◆ **COLLECTED MATERIAL**

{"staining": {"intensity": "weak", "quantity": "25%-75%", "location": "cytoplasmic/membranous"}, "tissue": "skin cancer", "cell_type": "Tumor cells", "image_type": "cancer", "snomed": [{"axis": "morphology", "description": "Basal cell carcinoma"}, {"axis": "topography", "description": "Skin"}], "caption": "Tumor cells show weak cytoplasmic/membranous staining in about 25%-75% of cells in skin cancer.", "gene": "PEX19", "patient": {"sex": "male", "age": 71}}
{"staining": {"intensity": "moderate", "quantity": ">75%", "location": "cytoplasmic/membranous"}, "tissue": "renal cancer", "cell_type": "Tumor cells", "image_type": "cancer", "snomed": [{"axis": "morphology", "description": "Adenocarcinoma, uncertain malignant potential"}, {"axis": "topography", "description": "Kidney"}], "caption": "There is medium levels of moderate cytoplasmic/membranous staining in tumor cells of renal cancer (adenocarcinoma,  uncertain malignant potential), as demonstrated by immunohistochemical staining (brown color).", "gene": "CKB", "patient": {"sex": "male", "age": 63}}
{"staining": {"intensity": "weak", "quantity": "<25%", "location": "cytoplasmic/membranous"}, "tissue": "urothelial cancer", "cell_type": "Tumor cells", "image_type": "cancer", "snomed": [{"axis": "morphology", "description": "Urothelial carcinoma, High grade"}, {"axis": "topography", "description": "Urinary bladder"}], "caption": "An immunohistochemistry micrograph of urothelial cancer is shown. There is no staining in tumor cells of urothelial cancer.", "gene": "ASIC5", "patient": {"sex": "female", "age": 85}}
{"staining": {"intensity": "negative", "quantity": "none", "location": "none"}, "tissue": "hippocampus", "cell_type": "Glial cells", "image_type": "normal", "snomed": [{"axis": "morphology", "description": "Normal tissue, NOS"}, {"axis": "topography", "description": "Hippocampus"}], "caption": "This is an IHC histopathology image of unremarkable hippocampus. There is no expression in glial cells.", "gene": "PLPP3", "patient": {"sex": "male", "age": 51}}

◆ **EXERCISE PROMPT**
Copy out every line of the data that includes the word "membranous".

◆ **RESULT OF THIS TASK**
{"staining": {"intensity": "weak", "quantity": "25%-75%", "location": "cytoplasmic/membranous"}, "tissue": "skin cancer", "cell_type": "Tumor cells", "image_type": "cancer", "snomed": [{"axis": "morphology", "description": "Basal cell carcinoma"}, {"axis": "topography", "description": "Skin"}], "caption": "Tumor cells show weak cytoplasmic/membranous staining in about 25%-75% of cells in skin cancer.", "gene": "PEX19", "patient": {"sex": "male", "age": 71}}
{"staining": {"intensity": "moderate", "quantity": ">75%", "location": "cytoplasmic/membranous"}, "tissue": "renal cancer", "cell_type": "Tumor cells", "image_type": "cancer", "snomed": [{"axis": "morphology", "description": "Adenocarcinoma, uncertain malignant potential"}, {"axis": "topography", "description": "Kidney"}], "caption": "There is medium levels of moderate cytoplasmic/membranous staining in tumor cells of renal cancer (adenocarcinoma,  uncertain malignant potential), as demonstrated by immunohistochemical staining (brown color).", "gene": "CKB", "patient": {"sex": "male", "age": 63}}
{"staining": {"intensity": "weak", "quantity": "<25%", "location": "cytoplasmic/membranous"}, "tissue": "urothelial cancer", "cell_type": "Tumor cells", "image_type": "cancer", "snomed": [{"axis": "morphology", "description": "Urothelial carcinoma, High grade"}, {"axis": "topography", "description": "Urinary bladder"}], "caption": "An immunohistochemistry micrograph of urothelial cancer is shown. There is no staining in tumor cells of urothelial cancer.", "gene": "ASIC5", "patient": {"sex": "female", "age": 85}}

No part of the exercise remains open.